REQUIRED ACTION: From the following material, say how many lines have "details" in them; write only the number.

※

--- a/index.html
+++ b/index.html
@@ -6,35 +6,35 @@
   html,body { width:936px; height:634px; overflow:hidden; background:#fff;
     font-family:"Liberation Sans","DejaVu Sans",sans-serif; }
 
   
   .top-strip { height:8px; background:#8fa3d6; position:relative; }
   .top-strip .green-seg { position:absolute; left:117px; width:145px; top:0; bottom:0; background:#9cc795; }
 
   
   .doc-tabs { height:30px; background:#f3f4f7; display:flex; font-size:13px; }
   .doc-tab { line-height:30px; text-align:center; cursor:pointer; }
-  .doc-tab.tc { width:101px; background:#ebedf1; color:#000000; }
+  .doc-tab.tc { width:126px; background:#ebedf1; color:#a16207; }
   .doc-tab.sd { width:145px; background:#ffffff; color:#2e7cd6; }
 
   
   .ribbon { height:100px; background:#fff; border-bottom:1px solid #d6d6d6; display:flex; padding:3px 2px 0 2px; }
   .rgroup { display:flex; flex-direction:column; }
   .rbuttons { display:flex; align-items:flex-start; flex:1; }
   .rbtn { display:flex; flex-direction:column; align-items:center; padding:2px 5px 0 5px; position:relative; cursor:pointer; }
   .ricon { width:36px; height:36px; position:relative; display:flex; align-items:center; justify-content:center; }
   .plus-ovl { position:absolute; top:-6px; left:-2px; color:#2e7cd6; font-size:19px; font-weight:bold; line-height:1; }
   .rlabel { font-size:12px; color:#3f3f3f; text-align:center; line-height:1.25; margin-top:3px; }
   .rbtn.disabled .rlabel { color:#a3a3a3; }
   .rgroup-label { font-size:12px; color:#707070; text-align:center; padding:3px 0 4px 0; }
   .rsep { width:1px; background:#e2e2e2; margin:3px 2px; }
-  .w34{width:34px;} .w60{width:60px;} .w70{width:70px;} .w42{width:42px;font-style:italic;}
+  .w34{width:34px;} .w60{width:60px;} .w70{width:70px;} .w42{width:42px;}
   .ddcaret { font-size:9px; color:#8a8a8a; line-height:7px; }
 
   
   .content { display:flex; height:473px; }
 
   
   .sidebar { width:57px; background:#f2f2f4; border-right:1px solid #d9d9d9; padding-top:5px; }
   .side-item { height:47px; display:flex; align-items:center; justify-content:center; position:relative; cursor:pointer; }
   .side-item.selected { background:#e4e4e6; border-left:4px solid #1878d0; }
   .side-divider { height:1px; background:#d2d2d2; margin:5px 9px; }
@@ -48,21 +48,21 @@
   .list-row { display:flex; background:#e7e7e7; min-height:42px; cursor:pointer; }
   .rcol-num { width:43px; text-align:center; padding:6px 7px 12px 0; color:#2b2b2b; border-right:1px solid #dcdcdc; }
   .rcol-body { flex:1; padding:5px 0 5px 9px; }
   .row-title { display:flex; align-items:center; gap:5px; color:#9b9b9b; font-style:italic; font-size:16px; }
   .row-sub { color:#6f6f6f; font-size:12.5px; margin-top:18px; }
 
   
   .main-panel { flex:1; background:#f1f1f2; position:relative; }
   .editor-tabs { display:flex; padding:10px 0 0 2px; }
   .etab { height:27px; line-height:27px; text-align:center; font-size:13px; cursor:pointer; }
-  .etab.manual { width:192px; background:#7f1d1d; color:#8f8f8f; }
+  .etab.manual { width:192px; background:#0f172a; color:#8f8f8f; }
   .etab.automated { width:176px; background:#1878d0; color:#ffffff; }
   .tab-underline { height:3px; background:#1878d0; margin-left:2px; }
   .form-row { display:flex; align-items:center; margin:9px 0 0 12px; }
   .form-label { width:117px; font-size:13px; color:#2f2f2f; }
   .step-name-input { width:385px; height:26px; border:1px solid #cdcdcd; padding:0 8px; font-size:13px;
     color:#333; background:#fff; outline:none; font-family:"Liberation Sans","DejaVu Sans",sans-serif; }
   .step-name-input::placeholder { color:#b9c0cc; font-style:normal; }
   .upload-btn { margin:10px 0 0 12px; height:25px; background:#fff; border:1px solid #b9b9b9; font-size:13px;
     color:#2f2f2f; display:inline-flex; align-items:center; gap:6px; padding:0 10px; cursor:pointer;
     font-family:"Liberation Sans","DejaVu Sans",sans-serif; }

※

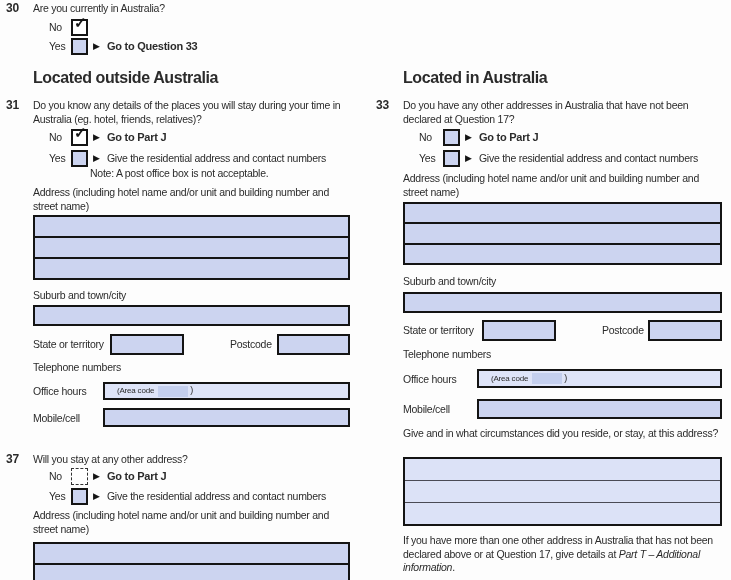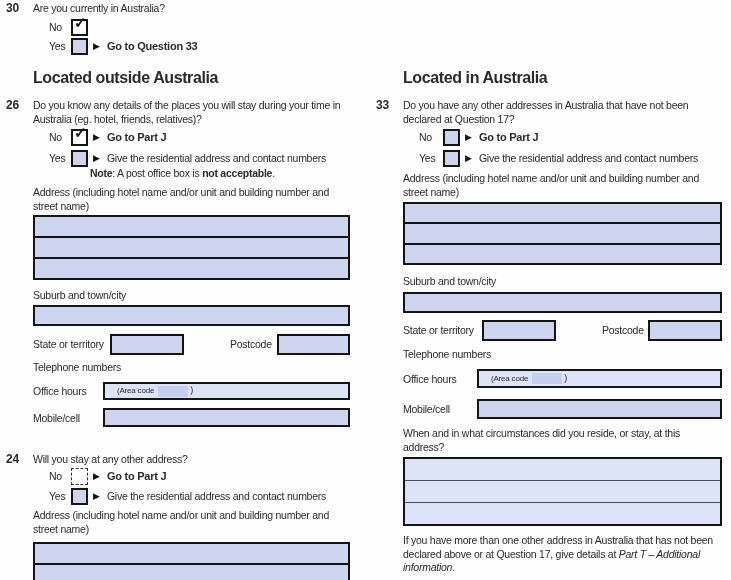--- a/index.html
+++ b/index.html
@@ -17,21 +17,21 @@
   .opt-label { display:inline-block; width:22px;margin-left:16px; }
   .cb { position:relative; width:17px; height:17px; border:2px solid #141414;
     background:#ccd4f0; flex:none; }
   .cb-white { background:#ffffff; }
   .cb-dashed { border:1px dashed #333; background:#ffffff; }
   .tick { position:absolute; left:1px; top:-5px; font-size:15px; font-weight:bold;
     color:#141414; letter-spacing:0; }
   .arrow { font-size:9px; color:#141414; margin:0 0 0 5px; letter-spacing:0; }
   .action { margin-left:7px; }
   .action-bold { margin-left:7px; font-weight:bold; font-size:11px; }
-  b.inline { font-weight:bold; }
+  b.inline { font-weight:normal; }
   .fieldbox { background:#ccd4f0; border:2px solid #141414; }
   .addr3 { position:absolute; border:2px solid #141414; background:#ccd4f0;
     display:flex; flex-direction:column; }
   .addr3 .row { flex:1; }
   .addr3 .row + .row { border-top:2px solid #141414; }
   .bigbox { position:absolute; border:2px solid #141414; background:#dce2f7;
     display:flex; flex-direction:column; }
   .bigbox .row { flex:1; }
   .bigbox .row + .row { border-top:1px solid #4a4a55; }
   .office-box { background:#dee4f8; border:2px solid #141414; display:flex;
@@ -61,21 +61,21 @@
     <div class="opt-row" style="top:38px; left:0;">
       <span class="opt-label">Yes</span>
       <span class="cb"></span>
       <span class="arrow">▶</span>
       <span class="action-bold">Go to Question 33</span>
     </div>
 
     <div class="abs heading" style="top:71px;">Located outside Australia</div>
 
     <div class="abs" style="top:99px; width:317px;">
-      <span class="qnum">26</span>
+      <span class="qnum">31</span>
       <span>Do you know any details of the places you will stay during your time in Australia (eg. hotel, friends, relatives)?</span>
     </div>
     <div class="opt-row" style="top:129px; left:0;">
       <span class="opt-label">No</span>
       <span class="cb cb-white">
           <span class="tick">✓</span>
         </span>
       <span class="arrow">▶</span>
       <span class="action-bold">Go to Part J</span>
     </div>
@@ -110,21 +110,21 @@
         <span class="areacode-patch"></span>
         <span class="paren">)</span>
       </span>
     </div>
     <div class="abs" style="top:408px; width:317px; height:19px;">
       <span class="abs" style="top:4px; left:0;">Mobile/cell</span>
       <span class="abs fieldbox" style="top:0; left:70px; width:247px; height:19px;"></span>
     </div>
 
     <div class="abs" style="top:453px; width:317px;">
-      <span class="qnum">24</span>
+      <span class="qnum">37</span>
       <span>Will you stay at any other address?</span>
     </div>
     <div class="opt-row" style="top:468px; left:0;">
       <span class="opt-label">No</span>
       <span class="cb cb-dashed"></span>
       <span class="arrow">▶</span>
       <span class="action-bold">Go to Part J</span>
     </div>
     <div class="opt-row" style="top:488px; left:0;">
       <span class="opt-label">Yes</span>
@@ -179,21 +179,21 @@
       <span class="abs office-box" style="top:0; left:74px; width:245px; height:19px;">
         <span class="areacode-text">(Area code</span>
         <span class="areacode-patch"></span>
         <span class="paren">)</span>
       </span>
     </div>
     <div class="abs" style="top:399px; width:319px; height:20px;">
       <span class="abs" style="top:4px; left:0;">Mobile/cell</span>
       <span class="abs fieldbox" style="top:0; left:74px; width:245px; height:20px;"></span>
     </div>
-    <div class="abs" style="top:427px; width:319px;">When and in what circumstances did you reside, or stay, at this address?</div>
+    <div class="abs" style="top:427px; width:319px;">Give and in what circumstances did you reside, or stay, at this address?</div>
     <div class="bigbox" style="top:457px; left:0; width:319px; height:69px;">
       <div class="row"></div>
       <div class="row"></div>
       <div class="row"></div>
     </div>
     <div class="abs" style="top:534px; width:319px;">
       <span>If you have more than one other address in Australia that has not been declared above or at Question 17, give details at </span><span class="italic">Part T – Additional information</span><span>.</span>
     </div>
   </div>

※

TASK ANSWER: 2